begin Extract to read
I Don’t Need to Know Yet

There’s a strange pressure to have clarity.

To know where this is going.
To understand what it means.
To be able to explain it in a way that feels tidy and complete.

But sometimes life isn’t ready to be explained.

Sometimes it’s just being lived.

And I’m learning that not knowing doesn’t mean I’m lost.
It doesn’t mean I’ve missed something.
It doesn’t mean God is withholding.

It just means I’m still inside the story.

There are chapters you can only understand once you’ve turned the page.
And if I try to summarize too soon, I’ll miss the depth of what’s still unfolding.

So tonight, I’m loosening my grip on the need to define everything.

I don’t need to know yet.


“The secret things belong to the Lord our God, but the things revealed belong to us…”
— Deuteronomy 29:29 (NIV)

When Not Knowing Feels Like Too Much

You know what’s kind of wild?
Some people love being surprised.

Ha!
end Extract to read
begin Provided records
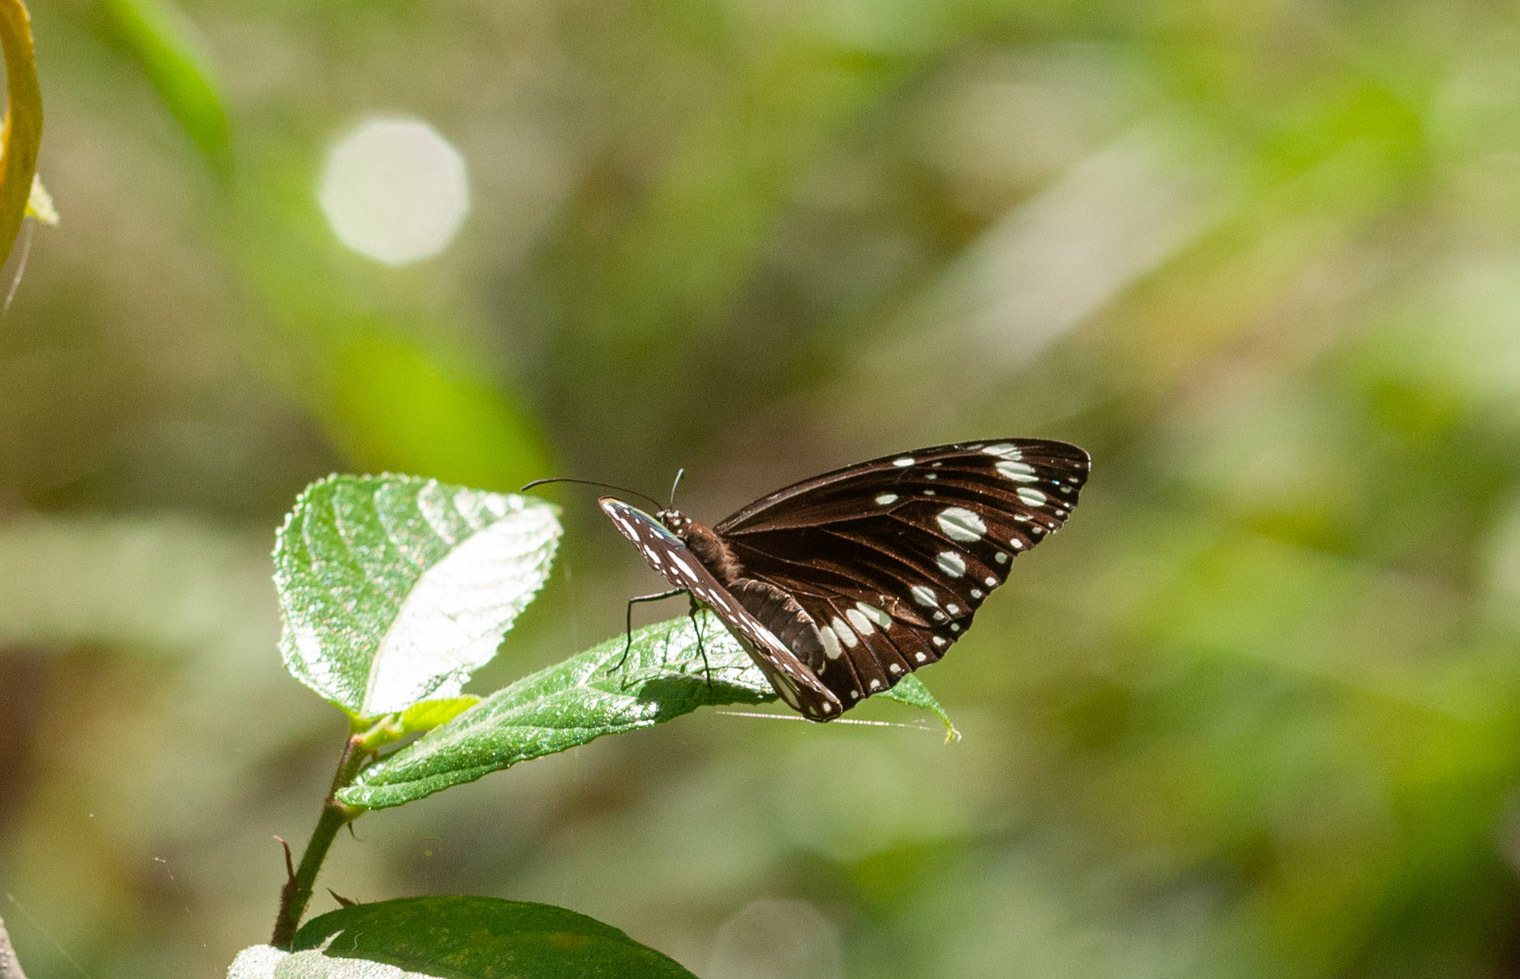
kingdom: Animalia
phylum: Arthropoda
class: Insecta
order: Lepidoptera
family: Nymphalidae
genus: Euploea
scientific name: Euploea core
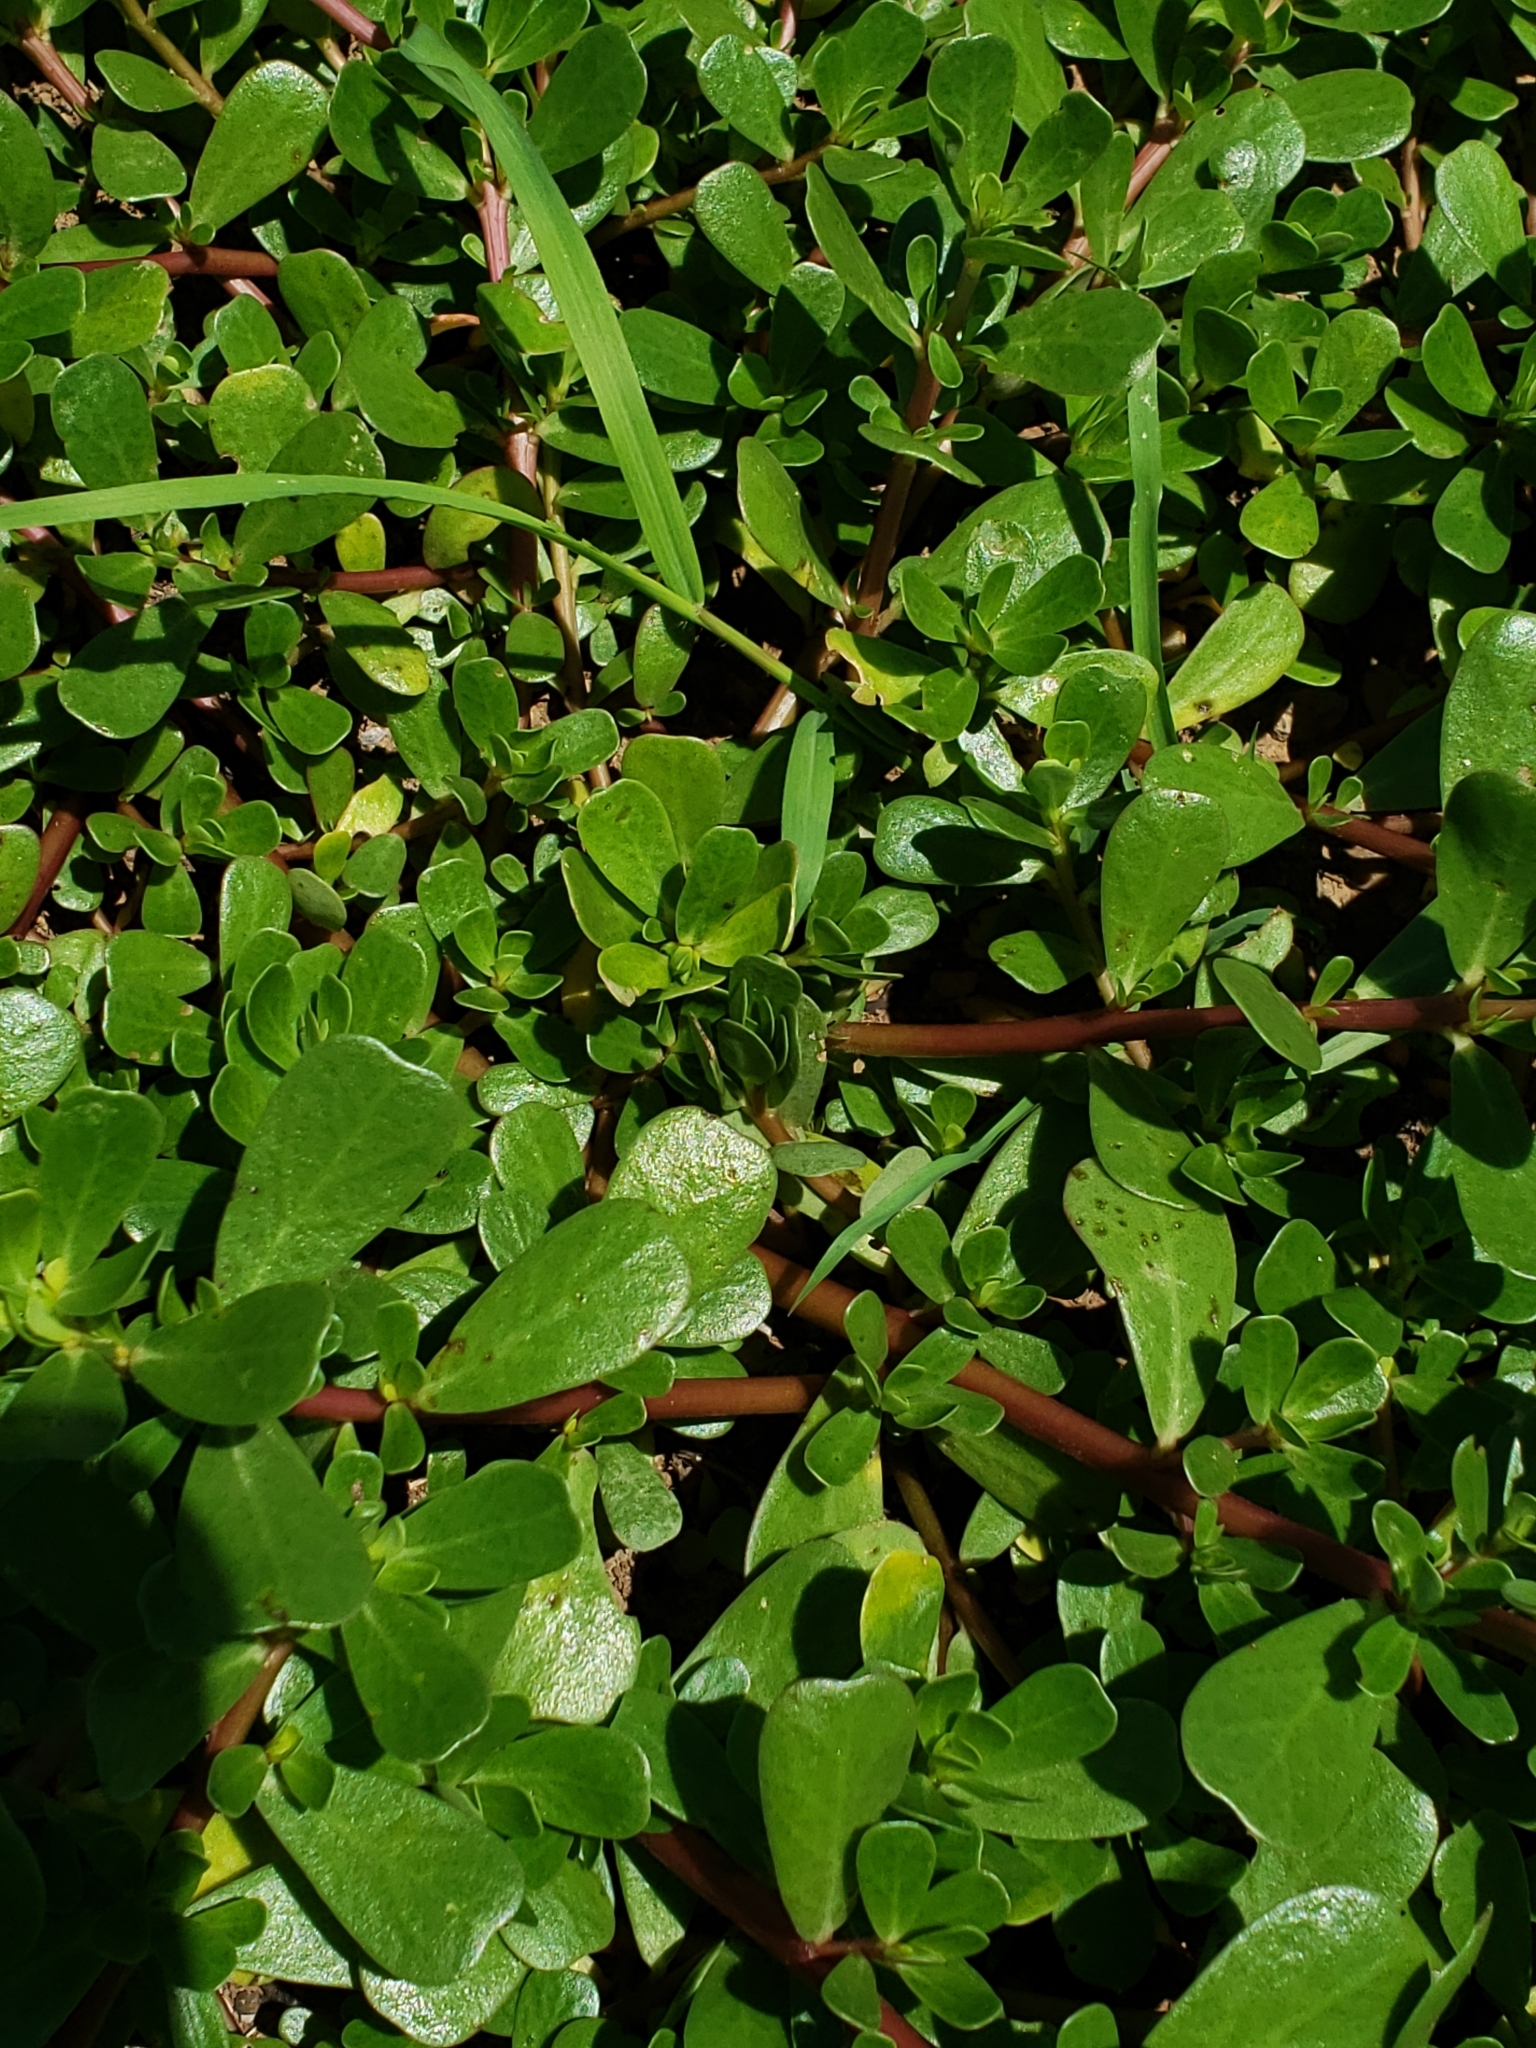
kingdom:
end Provided records
> **Exercise prompt**: Copy the passage of the essay on not needing to know yet from "So tonight, I’m" up to and including "kind of wild?". The lines above come from a different source than the essay.

> **Problem solution**:
So tonight, I’m loosening my grip on the need to define everything.

I don’t need to know yet.


“The secret things belong to the Lord our God, but the things revealed belong to us…”
— Deuteronomy 29:29 (NIV)

When Not Knowing Feels Like Too Much

You know what’s kind of wild?